I am so very sorry you are continuing to struggle with your kids.

I am not one to suggest a pill for everything that comes along, but when you are as depressed as you appear to be right now...and when you are considering ending it, this is serious...I think medication is something to consider. Can you talk to your doctor about it? Or if you decide to find a therapist, and I strongly suggest it as well, sometimes if they see that you are depressed, they can refer you to someone who can prescribe something. Being a medical doctor, a psychiatrist can prescribe medications if you decide to go that route.

I remember last time you were posting here and you sounded like you were trying to take some of the advice offered and things were looking somewhat up in your attitude. I understand your need for a break to process things and regroup or whatever reason you needed, but during that time it looks like your entitled, difficult kids completely quashed every bit of hope that you had, Dear One.

PROBLEM SET
1. List each kind of professional that the post about struggling with difficult kids names as someone who could help.
2. Reproduce the post about struggling with difficult kids word for word, from "I am so very" to "go that route.".
3. Carry on writing the post about struggling with difficult kids from its final sentence onward.

DATASET
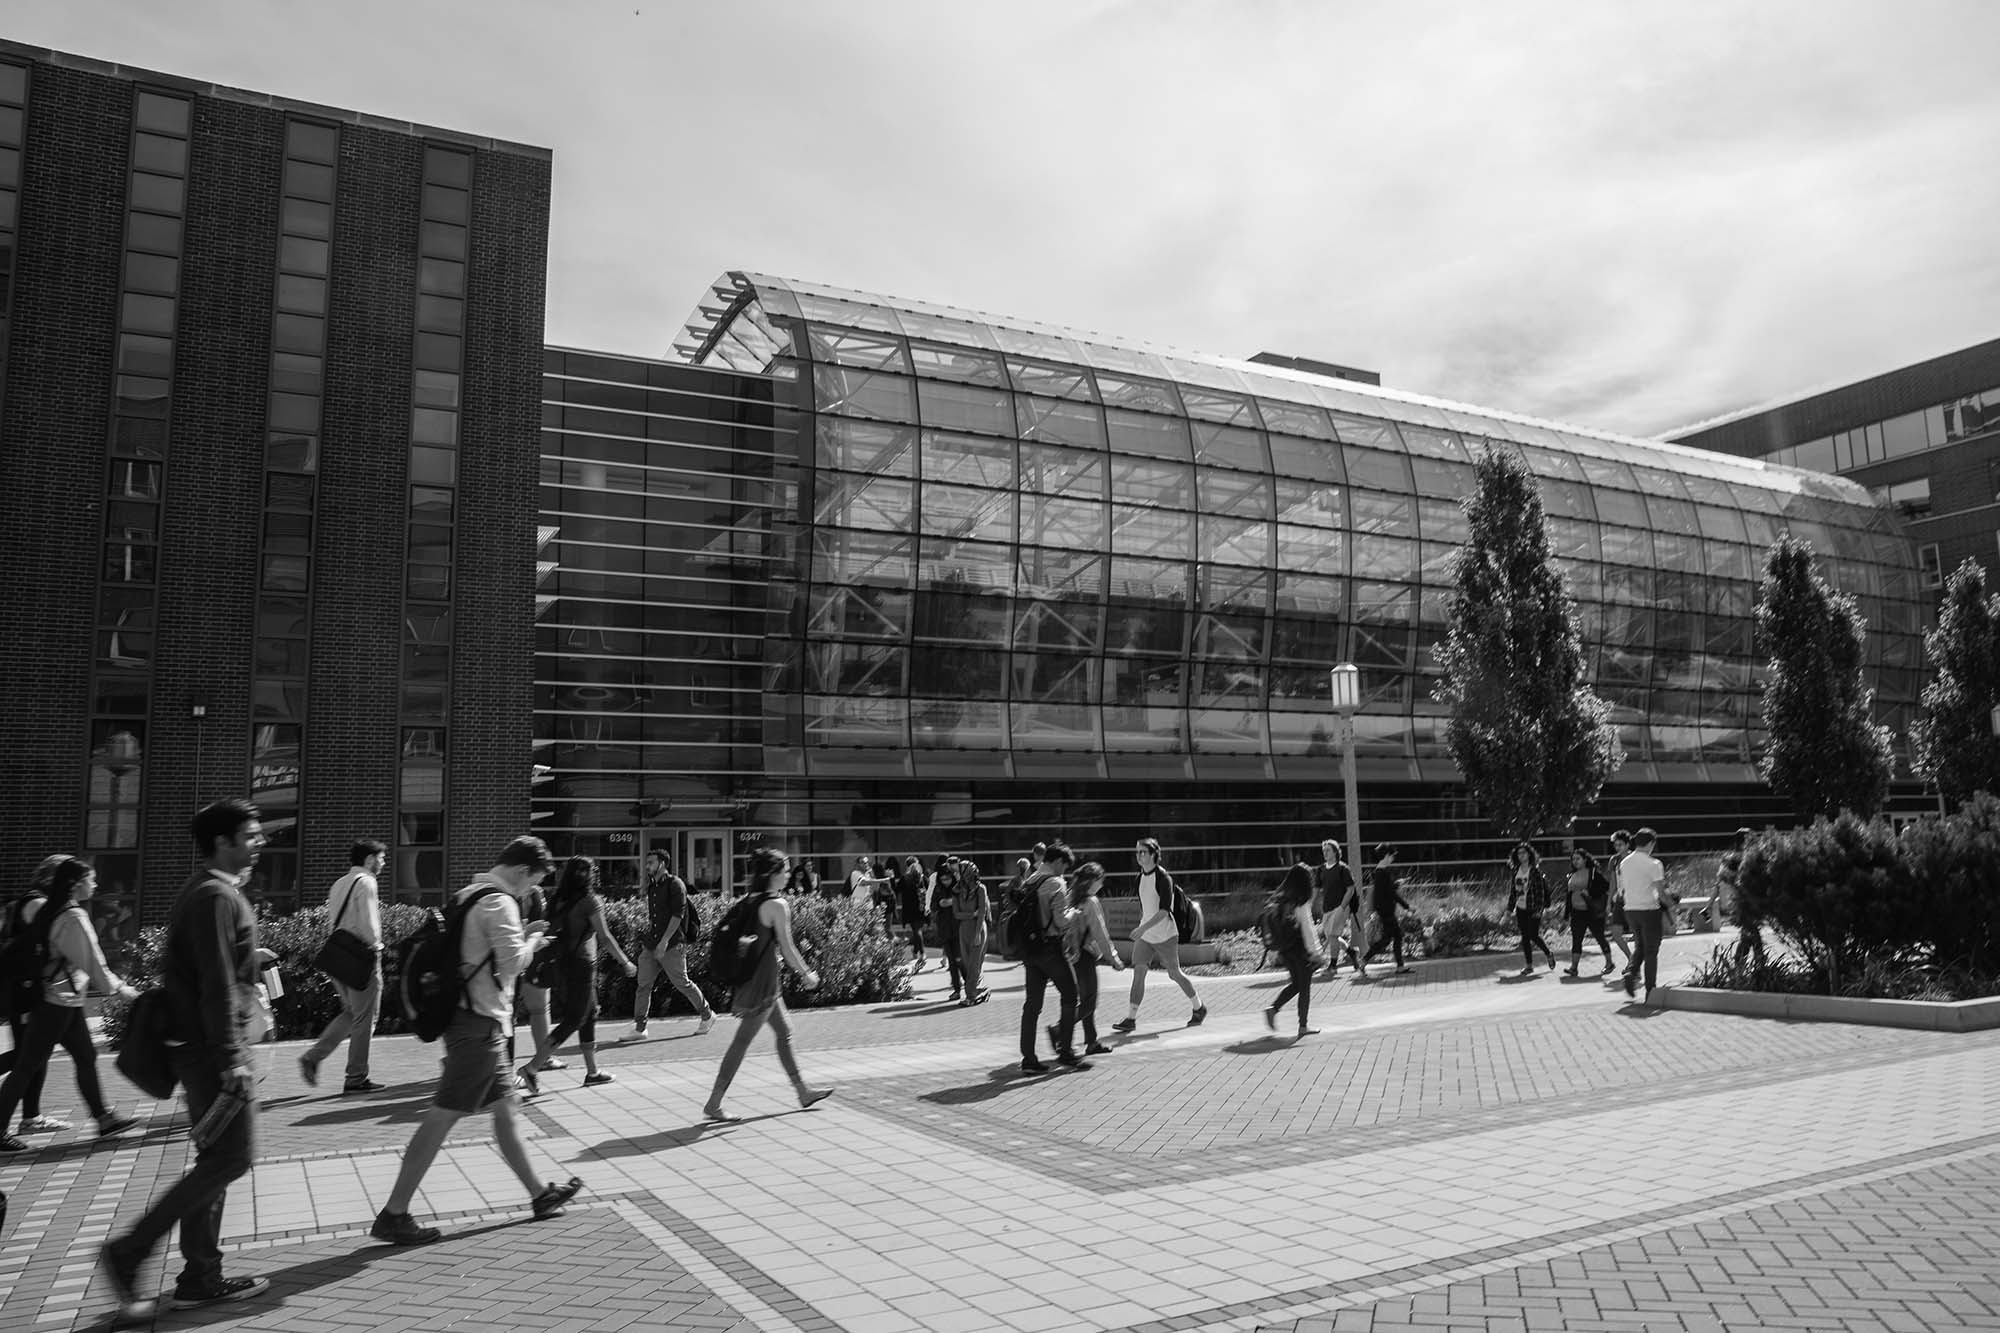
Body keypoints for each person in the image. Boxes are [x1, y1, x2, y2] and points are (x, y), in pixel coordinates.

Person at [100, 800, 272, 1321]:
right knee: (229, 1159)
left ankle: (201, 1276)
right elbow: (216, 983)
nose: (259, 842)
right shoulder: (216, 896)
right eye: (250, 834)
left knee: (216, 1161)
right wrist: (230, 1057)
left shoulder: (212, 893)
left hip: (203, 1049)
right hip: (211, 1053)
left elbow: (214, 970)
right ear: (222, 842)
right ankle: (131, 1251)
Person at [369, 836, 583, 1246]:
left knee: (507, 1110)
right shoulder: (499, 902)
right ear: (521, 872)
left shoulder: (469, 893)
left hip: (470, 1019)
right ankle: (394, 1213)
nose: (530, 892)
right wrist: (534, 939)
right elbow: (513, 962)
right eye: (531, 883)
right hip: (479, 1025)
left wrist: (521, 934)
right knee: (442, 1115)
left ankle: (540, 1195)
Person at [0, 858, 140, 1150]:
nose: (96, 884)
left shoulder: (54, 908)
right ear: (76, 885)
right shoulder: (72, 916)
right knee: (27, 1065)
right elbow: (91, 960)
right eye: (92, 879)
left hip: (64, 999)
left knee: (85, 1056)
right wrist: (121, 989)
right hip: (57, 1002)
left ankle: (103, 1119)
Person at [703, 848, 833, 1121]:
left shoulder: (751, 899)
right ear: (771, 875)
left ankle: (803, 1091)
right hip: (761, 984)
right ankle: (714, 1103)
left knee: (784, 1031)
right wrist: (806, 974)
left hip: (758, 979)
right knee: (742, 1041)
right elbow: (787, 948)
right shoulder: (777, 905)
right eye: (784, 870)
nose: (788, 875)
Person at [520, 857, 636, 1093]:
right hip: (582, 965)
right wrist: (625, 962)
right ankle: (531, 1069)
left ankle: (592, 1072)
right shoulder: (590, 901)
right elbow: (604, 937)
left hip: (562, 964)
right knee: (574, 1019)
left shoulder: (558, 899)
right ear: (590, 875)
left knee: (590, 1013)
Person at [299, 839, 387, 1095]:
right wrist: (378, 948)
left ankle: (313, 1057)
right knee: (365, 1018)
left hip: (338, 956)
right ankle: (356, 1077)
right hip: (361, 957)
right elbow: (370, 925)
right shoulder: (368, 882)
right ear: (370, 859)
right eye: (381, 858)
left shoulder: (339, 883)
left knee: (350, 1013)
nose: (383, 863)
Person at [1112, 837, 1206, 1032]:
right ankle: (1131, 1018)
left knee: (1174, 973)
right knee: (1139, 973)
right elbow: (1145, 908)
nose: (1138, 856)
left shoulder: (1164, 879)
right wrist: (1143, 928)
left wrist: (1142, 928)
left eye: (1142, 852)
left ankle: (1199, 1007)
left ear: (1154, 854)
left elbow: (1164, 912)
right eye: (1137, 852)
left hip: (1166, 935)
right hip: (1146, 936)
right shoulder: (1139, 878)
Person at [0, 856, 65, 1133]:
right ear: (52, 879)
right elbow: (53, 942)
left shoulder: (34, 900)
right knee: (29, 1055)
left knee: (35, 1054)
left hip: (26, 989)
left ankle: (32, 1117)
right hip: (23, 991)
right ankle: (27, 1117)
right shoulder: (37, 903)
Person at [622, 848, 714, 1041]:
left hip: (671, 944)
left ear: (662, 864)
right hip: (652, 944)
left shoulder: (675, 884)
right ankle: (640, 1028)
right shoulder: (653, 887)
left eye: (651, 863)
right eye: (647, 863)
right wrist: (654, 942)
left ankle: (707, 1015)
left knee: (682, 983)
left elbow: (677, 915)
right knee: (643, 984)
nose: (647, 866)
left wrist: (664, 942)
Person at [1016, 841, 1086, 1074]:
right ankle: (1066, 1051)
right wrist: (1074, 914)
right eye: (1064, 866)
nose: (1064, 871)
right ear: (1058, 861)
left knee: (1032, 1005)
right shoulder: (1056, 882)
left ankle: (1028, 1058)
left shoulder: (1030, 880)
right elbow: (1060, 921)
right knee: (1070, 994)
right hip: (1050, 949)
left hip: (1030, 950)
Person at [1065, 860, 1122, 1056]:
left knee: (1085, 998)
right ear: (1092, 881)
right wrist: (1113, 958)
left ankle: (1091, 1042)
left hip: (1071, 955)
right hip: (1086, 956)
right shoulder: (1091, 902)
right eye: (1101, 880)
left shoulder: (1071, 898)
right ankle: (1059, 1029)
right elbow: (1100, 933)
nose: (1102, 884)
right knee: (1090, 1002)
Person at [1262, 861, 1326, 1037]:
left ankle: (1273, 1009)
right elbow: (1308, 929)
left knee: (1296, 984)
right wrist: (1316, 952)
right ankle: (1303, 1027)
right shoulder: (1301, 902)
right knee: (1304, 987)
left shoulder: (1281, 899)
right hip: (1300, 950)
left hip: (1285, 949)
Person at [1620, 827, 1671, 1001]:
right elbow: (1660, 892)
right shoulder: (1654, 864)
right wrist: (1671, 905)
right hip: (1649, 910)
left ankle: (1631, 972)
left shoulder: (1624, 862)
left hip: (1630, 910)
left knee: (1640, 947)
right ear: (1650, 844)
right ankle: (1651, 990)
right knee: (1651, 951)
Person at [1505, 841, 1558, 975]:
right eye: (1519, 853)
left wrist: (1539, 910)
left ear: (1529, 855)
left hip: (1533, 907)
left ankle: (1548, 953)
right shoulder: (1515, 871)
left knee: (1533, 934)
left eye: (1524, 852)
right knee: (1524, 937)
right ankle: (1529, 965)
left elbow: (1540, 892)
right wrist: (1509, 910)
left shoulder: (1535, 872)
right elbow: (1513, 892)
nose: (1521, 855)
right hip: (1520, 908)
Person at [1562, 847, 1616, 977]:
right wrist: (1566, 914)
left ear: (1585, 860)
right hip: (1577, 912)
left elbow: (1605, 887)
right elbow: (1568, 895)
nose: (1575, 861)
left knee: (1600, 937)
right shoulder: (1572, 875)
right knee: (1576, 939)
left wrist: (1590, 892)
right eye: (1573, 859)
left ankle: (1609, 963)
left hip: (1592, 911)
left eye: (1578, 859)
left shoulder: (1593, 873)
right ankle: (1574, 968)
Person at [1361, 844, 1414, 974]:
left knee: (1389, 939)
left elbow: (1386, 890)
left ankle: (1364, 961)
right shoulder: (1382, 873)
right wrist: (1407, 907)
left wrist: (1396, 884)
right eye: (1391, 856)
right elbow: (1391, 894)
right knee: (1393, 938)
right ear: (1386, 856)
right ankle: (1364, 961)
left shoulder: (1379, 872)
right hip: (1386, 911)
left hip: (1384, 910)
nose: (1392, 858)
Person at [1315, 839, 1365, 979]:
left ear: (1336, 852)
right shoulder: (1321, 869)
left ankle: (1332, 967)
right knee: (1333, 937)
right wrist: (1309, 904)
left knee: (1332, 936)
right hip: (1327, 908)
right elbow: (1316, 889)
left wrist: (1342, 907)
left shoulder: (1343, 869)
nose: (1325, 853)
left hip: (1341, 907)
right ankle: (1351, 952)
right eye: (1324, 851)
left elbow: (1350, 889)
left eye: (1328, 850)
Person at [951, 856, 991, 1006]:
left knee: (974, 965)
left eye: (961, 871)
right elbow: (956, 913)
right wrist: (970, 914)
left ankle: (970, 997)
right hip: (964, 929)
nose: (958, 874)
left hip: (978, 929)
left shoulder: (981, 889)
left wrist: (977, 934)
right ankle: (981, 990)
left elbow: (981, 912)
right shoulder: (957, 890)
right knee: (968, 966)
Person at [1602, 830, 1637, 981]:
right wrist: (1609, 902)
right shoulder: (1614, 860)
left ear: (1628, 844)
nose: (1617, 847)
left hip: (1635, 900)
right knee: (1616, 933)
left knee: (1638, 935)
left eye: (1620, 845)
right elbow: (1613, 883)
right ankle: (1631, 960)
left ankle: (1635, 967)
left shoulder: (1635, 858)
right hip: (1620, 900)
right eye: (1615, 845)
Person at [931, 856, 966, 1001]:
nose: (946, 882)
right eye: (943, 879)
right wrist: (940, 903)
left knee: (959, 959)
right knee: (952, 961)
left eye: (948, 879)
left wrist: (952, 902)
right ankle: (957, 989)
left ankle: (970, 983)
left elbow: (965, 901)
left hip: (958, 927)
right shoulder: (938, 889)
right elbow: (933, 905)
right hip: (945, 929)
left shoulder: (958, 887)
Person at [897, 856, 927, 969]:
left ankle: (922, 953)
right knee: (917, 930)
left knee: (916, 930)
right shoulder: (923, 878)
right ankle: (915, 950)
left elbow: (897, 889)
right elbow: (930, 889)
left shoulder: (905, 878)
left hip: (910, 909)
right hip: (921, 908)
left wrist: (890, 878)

PER-TASK OUTPUTS
1.
- Doctor
- Therapist
- Psychiatrist

2.
I am so very sorry you are continuing to struggle with your kids.

I am not one to suggest a pill for everything that comes along, but when you are as depressed as you appear to be right now...and when you are considering ending it, this is serious...I think medication is something to consider. Can you talk to your doctor about it? Or if you decide to find a therapist, and I strongly suggest it as well, sometimes if they see that you are depressed, they can refer you to someone who can prescribe something. Being a medical doctor, a psychiatrist can prescribe medications if you decide to go that route.

3.
Don’t let them do this to you! You do not deserve to be abused by those who should be grateful for the home you are providing for them. I agree with Nomad. Abusive kids in the home have to go. It will be hard but I hope you will be able to stay for awhile and listen to the advice of those folks here who have been through some of the same things with their difficult children.

I’m sure others will be along later to offer their strength and support. We all stand behind you, lift you up with love, send prayers, and have great hope that you will come through this strong, confident and fully aware of your self-worth.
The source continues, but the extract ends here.